# [WHAT YOU HAVE TO DO]
Your output should consist solely of the lines from the one with "C.P. 04200 Coyoacán, CDMX." through the end of the records, reproduced exactly, both ends included.

################

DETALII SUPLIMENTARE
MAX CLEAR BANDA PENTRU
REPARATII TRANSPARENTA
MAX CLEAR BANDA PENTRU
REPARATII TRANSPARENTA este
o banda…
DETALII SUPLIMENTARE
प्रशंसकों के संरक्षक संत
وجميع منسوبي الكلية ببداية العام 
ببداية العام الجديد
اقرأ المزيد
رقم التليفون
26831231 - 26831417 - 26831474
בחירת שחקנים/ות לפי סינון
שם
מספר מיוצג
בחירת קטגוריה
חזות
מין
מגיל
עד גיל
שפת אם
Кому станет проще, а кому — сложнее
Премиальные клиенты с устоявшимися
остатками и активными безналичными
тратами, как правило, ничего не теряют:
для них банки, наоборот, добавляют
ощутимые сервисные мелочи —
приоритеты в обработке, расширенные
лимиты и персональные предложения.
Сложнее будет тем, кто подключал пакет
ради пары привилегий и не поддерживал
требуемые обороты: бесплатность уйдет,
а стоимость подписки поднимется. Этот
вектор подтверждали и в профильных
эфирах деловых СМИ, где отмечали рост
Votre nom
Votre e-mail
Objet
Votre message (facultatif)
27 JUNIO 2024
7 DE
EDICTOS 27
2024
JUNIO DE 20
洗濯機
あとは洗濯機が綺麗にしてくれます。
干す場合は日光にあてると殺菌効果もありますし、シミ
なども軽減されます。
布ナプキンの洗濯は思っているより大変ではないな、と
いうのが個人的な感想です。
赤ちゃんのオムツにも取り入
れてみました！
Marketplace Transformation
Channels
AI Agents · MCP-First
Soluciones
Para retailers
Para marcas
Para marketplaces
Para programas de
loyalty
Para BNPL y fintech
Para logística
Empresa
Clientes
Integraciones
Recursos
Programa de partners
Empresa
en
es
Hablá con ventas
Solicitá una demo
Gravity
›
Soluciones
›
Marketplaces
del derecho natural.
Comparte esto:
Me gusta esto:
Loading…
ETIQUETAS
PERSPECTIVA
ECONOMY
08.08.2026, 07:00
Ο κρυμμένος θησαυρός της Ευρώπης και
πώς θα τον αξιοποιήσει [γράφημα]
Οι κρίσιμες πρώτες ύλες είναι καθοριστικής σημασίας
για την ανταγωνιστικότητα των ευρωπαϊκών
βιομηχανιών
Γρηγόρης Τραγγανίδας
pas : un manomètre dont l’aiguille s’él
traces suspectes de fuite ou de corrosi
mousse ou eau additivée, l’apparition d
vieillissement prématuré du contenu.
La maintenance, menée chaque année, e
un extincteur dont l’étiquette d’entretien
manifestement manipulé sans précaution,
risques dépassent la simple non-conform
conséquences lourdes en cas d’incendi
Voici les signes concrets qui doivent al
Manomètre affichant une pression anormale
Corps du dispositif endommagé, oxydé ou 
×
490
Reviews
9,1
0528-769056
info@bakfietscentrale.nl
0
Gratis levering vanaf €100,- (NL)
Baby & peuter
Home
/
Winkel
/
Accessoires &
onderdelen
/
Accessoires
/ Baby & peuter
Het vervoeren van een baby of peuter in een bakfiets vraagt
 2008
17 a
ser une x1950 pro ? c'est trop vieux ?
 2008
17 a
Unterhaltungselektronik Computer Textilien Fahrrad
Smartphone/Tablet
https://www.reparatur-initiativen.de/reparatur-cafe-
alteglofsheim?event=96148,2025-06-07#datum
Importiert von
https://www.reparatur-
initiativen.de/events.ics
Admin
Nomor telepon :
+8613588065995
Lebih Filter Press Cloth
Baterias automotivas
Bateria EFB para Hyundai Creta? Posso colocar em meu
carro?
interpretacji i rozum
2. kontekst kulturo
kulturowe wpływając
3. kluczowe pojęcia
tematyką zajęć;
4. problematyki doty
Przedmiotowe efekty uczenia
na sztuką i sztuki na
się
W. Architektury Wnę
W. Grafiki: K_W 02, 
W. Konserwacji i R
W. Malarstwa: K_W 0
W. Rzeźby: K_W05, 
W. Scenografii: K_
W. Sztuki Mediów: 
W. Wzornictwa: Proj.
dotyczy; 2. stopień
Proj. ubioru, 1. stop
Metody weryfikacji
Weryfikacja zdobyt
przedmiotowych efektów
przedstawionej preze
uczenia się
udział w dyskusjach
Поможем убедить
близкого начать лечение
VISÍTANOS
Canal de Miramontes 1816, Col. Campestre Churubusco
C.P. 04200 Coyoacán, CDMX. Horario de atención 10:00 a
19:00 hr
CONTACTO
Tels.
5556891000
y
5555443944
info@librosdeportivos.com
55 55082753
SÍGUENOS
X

################

# [EXERCISE ANSWER]
C.P. 04200 Coyoacán, CDMX. Horario de atención 10:00 a
19:00 hr
CONTACTO
Tels.
5556891000
y
5555443944
info@librosdeportivos.com
55 55082753
SÍGUENOS
X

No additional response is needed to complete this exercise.